DOCUMENT EXCERPT »

L'Illustré is a French language weekly consumer magazine published in Lausanne, Switzerland. It is one of the earliest magazines published in the country and has been in circulation since 1921.

History and profile
L'Illustré was first published in Romandie on 10 September 1921. The magazine was printed and published in Zofingen. During its initial phase, it covered French translations of the articles published in the Swiss German magazine SIZ. Over time it had its own editorial profile, leaving its German focus.

L'Illustré is part of the Ringier AG and is based in Lausanne. The magazine is published on a  weekly basis by L'illustré publishing. As of 2012 Michel Jeanneret was the editor-in-chief. In December 2014 Ringier AG and Axel Springer SE reported that they would establish a new joint venture under the name of Ringier Axel Springer Medien Schweiz and that L'Illustré would be part of this company among the other publications.

ENTRIES PROVIDED »
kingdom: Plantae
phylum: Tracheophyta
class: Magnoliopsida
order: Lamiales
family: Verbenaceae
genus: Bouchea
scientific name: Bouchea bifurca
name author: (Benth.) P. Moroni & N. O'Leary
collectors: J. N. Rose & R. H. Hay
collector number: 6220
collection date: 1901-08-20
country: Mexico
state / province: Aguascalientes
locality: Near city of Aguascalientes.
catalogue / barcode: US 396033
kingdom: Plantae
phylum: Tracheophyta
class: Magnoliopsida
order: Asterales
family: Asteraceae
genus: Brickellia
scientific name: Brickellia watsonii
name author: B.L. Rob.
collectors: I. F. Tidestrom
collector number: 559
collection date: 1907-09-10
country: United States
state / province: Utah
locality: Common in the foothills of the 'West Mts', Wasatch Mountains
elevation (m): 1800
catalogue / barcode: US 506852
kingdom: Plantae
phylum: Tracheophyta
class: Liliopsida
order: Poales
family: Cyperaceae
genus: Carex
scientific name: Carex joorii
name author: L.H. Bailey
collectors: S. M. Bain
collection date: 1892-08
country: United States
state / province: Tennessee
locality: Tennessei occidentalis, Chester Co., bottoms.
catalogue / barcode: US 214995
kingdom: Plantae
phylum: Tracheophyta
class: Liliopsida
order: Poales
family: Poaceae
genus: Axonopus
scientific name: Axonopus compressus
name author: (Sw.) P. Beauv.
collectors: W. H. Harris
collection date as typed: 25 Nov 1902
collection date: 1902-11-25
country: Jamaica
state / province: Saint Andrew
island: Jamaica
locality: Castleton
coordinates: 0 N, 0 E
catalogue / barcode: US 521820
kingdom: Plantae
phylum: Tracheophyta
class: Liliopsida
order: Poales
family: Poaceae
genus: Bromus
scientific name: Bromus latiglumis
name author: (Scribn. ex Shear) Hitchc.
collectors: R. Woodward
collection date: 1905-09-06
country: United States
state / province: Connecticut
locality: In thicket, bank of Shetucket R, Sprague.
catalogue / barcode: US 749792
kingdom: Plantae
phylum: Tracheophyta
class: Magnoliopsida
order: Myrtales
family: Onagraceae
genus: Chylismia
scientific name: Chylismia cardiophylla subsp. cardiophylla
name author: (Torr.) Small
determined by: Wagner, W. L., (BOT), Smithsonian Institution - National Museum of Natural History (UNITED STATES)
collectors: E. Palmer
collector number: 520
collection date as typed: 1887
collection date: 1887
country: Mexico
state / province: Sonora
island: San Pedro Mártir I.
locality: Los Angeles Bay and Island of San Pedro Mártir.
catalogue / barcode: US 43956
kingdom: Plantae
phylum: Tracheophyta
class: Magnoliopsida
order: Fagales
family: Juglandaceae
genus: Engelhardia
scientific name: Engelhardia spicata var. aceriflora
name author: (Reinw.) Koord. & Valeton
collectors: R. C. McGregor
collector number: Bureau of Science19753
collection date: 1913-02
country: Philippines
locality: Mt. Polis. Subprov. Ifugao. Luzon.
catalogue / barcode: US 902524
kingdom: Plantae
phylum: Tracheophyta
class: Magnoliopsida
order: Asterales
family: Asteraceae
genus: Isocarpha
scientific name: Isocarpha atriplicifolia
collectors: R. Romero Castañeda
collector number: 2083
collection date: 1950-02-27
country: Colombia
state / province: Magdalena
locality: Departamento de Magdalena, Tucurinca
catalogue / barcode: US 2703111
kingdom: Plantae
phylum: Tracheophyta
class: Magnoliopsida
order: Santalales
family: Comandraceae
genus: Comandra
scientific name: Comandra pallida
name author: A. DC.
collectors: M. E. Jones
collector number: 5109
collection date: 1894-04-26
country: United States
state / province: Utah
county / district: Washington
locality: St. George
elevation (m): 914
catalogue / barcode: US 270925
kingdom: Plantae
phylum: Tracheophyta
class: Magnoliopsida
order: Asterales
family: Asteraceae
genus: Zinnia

STATED GOAL 1 » According to the text on L'Illustré, where was the magazine printed and published in its early years?
STATED GOAL 2 » Summarize the text on L'Illustré in two sentences.
STATED GOAL 3 » Continue the text on L'Illustré from the point where it stops.

WRITTEN RESPONSE 1 » Zofingen.

WRITTEN RESPONSE 2 » L'Illustré is a French-language weekly consumer magazine based in Lausanne, Switzerland, first published on 10 September 1921 and one of the country's earliest magazines. It began by printing French translations of articles from the Swiss German magazine SIZ before developing its own editorial profile, and it belongs to Ringier AG, which announced in December 2014 a joint venture with Axel Springer SE that would include the magazine.

WRITTEN RESPONSE 3 »
L'Illustré is a popular magazine, and covers both celebrity portraits and ideas for the families. In April 2010 the magazine was redesigned. Its coverage expanded to include sections about travel, fashion, beauty, wellness and food in addition to those on celebrities, current events, cars and decoration among the others.

Circulation
Between July 2004 and June 2005 L'Illustré sold 108,798 copies. The circulation of the magazine was 106,144 copies between July 2005 and June 2006 and 104,279 copies between July 2006 and June 2007. Its circulation became 99,547 copies between July 2007 and June 2008. L'Illustré sold 76,697 copies in 2014, and its readership was 338,000 in the second half of 2014.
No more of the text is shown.